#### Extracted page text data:

⟨

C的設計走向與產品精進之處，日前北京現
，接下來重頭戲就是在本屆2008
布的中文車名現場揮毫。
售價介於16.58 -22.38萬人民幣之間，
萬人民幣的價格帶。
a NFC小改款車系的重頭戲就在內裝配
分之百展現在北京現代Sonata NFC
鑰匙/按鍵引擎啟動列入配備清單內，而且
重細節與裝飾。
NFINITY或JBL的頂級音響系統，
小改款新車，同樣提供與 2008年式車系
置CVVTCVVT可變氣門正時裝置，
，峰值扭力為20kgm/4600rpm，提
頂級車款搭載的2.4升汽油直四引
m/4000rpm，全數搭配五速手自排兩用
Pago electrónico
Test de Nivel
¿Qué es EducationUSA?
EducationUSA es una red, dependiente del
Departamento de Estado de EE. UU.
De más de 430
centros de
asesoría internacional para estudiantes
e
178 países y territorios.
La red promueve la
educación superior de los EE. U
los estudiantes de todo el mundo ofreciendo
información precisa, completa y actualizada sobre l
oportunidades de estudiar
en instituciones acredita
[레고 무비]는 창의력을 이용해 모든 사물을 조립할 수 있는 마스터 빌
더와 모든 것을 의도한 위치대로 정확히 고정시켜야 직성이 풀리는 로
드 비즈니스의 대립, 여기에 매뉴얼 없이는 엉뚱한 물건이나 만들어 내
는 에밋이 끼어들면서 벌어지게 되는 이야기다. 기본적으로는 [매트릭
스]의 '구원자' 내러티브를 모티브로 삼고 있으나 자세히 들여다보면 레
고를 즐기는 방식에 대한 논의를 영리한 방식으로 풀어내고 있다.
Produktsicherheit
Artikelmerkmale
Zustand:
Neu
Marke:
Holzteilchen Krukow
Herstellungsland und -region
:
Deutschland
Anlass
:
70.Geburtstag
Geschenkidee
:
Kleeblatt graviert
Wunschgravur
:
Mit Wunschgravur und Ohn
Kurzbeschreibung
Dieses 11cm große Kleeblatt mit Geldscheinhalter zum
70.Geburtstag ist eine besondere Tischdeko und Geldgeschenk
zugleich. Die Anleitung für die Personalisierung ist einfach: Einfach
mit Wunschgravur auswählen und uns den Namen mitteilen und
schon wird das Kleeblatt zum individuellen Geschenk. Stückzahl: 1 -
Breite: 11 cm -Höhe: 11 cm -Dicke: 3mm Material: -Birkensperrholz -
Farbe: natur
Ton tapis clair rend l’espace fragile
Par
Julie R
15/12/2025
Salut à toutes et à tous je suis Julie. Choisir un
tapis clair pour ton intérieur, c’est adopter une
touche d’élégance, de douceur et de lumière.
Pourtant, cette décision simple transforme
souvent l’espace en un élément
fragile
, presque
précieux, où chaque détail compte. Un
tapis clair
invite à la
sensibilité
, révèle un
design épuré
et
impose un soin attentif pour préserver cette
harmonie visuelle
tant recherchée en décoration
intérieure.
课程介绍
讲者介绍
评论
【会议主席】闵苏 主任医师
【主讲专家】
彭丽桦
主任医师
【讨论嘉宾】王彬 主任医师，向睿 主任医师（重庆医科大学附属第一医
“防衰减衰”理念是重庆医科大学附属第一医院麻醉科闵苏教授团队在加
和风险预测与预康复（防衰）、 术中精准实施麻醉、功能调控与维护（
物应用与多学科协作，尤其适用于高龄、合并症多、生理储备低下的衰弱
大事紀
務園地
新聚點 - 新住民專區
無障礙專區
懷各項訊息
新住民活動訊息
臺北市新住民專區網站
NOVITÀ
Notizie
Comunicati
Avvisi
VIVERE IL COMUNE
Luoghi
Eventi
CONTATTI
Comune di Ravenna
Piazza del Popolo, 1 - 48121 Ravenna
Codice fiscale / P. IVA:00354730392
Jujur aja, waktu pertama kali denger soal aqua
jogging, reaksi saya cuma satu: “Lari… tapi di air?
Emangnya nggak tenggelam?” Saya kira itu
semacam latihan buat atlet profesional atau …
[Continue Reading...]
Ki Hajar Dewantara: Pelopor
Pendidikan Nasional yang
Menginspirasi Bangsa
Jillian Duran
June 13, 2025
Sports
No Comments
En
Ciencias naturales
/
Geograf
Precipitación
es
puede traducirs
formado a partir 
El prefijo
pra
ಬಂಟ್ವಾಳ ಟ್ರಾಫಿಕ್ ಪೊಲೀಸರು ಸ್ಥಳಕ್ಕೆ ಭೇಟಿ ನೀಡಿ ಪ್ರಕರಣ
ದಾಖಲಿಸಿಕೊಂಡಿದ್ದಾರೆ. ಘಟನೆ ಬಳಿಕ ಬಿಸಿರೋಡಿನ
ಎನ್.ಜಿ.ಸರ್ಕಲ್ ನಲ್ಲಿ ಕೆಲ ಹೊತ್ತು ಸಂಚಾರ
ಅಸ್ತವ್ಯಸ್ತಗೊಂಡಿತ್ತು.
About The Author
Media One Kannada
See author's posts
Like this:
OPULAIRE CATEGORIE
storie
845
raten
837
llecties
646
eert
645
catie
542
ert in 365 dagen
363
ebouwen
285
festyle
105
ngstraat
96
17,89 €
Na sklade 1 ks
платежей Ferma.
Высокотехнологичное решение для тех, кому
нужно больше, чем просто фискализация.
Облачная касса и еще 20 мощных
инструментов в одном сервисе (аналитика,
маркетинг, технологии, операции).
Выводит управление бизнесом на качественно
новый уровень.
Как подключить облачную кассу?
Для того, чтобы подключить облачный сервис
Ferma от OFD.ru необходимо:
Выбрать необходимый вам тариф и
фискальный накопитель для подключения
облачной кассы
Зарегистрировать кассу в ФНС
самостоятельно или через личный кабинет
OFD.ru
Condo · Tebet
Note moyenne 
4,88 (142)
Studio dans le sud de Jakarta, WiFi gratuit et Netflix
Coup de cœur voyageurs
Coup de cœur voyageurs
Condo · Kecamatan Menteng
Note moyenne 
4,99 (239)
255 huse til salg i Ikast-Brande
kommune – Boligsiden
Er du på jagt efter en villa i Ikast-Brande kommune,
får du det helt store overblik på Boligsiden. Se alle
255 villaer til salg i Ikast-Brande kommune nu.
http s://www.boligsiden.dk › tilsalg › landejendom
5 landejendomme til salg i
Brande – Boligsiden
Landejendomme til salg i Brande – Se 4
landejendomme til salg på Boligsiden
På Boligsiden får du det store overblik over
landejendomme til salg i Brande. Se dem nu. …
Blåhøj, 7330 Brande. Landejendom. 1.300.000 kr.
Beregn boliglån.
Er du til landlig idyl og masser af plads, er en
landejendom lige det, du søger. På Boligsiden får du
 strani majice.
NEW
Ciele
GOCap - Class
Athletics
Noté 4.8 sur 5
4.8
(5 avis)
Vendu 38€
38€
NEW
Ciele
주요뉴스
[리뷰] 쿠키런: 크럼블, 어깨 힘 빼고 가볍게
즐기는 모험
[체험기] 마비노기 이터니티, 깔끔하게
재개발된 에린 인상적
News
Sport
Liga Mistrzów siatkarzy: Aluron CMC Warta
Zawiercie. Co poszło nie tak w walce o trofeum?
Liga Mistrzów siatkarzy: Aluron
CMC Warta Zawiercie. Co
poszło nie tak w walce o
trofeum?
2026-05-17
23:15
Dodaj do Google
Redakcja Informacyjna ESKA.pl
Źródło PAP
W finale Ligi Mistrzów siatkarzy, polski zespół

⟩

#### Assignment:
The lines to copy run from the start of the records above through the line holding "Dieses 11cm große"; give them exactly, both ends included, and nothing else.

#### Task result:
C的設計走向與產品精進之處，日前北京現
，接下來重頭戲就是在本屆2008
布的中文車名現場揮毫。
售價介於16.58 -22.38萬人民幣之間，
萬人民幣的價格帶。
a NFC小改款車系的重頭戲就在內裝配
分之百展現在北京現代Sonata NFC
鑰匙/按鍵引擎啟動列入配備清單內，而且
重細節與裝飾。
NFINITY或JBL的頂級音響系統，
小改款新車，同樣提供與 2008年式車系
置CVVTCVVT可變氣門正時裝置，
，峰值扭力為20kgm/4600rpm，提
頂級車款搭載的2.4升汽油直四引
m/4000rpm，全數搭配五速手自排兩用
Pago electrónico
Test de Nivel
¿Qué es EducationUSA?
EducationUSA es una red, dependiente del
Departamento de Estado de EE. UU.
De más de 430
centros de
asesoría internacional para estudiantes
e
178 países y territorios.
La red promueve la
educación superior de los EE. U
los estudiantes de todo el mundo ofreciendo
información precisa, completa y actualizada sobre l
oportunidades de estudiar
en instituciones acredita
[레고 무비]는 창의력을 이용해 모든 사물을 조립할 수 있는 마스터 빌
더와 모든 것을 의도한 위치대로 정확히 고정시켜야 직성이 풀리는 로
드 비즈니스의 대립, 여기에 매뉴얼 없이는 엉뚱한 물건이나 만들어 내
는 에밋이 끼어들면서 벌어지게 되는 이야기다. 기본적으로는 [매트릭
스]의 '구원자' 내러티브를 모티브로 삼고 있으나 자세히 들여다보면 레
고를 즐기는 방식에 대한 논의를 영리한 방식으로 풀어내고 있다.
Produktsicherheit
Artikelmerkmale
Zustand:
Neu
Marke:
Holzteilchen Krukow
Herstellungsland und -region
:
Deutschland
Anlass
:
70.Geburtstag
Geschenkidee
:
Kleeblatt graviert
Wunschgravur
:
Mit Wunschgravur und Ohn
Kurzbeschreibung
Dieses 11cm große Kleeblatt mit Geldscheinhalter zum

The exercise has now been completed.